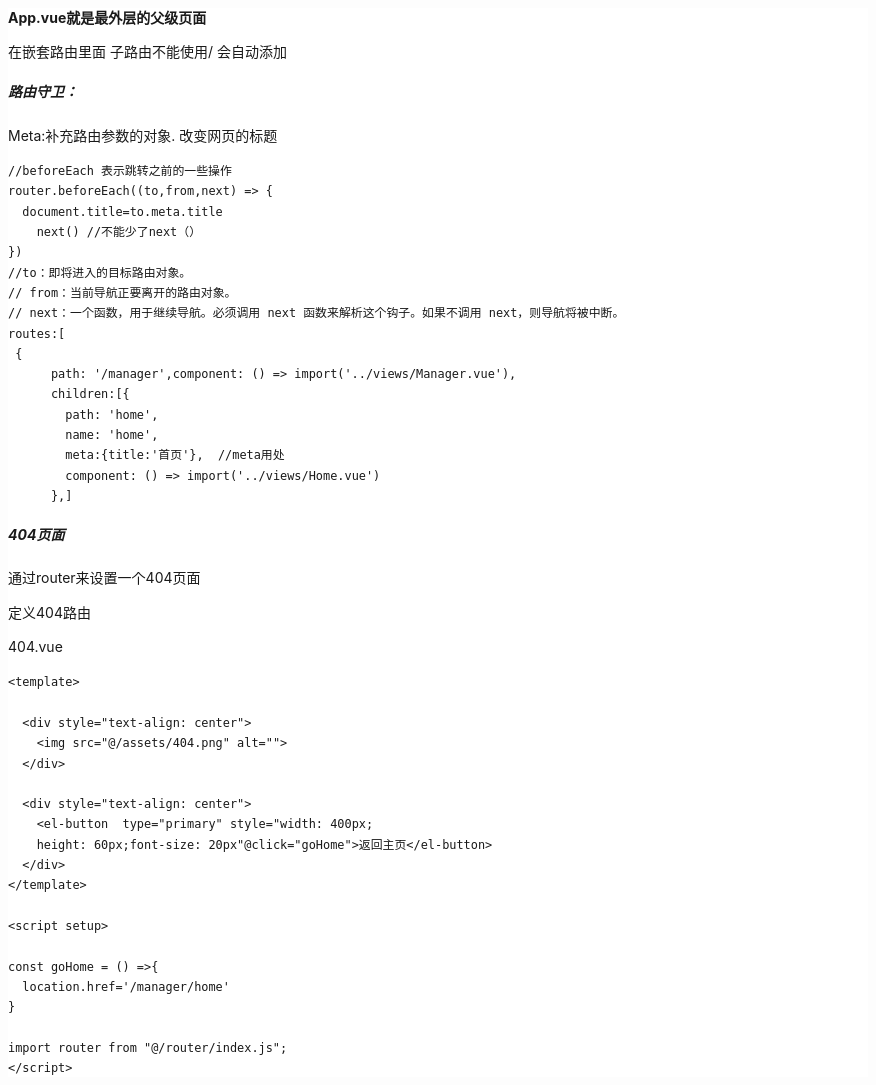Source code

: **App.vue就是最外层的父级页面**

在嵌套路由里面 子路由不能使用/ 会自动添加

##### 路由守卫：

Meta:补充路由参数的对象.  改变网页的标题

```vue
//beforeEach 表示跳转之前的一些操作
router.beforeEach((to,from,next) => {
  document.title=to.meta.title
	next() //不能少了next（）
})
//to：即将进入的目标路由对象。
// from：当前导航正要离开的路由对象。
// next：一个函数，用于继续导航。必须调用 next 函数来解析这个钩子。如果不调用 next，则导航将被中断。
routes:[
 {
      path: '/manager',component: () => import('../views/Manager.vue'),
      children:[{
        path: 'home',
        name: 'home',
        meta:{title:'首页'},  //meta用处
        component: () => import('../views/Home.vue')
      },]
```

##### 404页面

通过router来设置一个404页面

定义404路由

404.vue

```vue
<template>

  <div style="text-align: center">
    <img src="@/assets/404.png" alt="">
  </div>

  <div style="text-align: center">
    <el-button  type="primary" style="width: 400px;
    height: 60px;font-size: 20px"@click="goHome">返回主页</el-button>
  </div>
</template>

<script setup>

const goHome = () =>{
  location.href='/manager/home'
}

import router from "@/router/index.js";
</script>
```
...
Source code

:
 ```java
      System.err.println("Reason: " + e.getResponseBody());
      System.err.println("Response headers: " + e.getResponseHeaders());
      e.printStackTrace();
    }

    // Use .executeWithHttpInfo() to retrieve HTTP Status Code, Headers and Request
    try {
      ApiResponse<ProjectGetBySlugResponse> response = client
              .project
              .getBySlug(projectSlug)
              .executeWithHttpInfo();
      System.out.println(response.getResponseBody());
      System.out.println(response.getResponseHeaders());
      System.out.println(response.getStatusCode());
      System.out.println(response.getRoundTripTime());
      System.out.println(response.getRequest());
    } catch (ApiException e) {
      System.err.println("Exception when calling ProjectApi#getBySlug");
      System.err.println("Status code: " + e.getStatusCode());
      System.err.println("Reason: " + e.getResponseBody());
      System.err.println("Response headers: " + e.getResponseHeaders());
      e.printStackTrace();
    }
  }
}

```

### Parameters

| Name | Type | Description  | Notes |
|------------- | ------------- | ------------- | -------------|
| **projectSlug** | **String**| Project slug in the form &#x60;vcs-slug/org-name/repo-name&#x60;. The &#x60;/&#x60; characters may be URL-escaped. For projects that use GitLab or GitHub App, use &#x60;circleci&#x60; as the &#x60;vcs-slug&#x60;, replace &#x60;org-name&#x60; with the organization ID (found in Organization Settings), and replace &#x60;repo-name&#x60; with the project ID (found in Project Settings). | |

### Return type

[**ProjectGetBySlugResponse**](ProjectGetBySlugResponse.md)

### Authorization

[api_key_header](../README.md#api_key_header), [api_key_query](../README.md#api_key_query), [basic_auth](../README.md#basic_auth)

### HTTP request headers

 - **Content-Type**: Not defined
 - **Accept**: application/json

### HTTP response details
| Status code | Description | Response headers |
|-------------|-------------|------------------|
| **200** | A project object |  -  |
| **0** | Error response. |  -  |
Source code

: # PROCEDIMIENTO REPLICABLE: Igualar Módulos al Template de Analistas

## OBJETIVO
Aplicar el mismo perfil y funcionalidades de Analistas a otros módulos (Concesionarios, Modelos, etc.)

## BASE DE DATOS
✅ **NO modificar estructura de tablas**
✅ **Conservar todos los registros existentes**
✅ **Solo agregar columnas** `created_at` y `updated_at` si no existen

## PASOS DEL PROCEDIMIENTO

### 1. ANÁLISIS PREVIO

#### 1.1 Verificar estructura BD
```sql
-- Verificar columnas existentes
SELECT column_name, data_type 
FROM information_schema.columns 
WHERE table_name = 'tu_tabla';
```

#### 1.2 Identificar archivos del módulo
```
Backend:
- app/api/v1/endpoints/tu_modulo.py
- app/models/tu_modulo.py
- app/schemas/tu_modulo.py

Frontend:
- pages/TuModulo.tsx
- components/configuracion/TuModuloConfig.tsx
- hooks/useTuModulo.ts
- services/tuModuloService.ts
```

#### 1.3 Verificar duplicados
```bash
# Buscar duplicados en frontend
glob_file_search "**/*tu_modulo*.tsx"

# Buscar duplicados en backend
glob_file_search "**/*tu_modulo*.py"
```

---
--
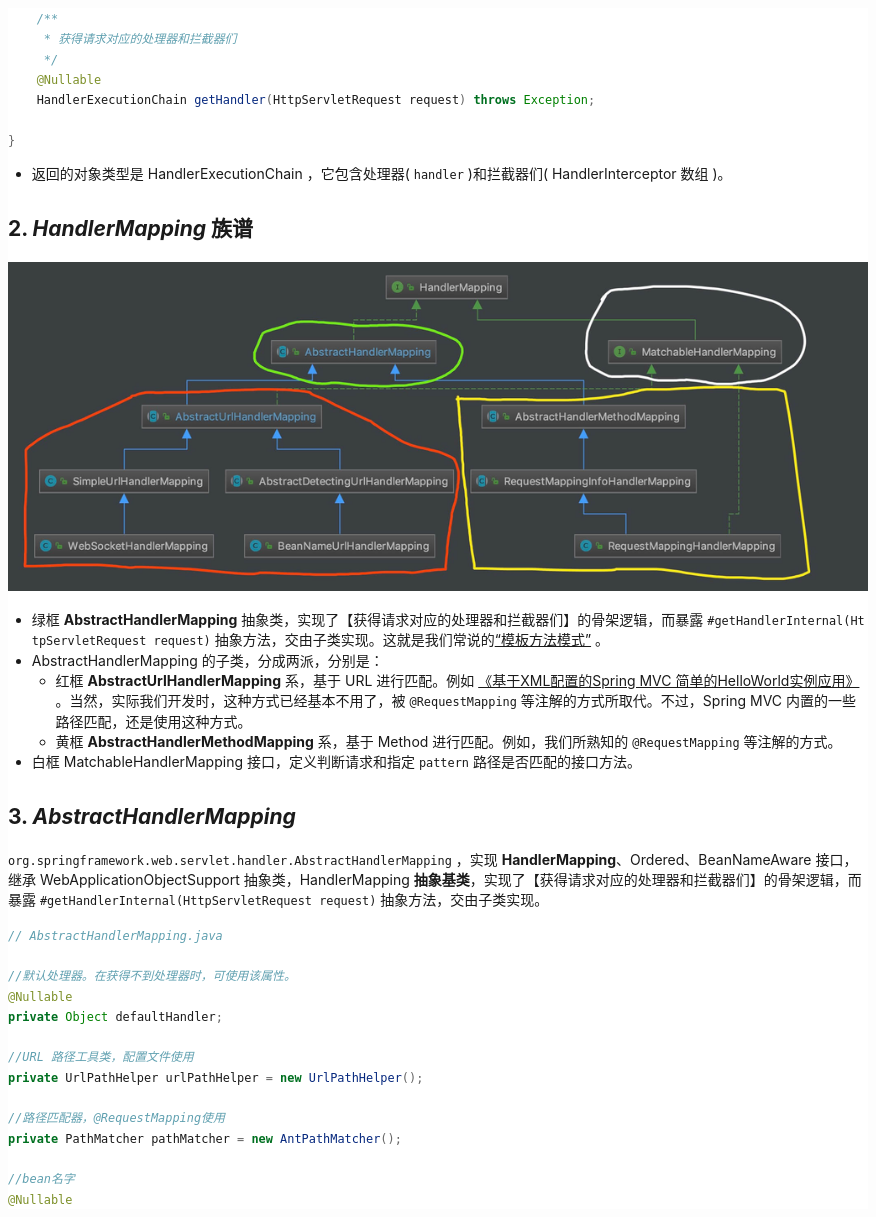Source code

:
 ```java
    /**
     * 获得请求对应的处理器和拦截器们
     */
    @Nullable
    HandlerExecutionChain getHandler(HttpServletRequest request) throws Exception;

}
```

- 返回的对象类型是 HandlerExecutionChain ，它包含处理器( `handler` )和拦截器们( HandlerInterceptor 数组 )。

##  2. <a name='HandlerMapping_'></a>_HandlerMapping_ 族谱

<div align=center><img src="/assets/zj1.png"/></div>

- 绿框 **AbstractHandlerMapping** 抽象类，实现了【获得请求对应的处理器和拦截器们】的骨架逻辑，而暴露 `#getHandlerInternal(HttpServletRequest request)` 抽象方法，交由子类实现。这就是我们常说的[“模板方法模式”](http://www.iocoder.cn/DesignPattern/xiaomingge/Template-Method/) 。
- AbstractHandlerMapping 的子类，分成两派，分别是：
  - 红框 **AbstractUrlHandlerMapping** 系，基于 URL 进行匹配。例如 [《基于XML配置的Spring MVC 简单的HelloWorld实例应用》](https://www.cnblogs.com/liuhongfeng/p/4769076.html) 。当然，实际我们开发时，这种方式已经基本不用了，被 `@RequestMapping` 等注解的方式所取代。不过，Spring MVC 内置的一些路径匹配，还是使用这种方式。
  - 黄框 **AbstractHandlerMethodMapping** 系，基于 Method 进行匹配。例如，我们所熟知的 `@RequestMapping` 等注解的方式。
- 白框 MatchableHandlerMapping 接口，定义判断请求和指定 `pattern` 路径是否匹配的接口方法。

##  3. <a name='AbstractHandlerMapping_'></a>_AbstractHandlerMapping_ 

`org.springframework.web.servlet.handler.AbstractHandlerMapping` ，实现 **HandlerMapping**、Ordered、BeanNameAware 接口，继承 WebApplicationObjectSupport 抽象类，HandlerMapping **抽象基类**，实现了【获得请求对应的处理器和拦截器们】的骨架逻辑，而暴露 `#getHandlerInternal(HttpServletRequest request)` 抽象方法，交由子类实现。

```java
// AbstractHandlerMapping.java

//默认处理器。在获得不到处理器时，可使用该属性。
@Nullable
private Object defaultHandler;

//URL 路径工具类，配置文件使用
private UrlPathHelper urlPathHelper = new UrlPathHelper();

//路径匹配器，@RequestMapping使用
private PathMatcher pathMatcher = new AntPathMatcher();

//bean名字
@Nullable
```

## WORK ORDER:
Take each line from the preceding material that contains "getStatusCode" and copy it.

## OUTPUT FOR THIS EXERCISE:
      System.out.println(response.getStatusCode());
      System.err.println("Status code: " + e.getStatusCode());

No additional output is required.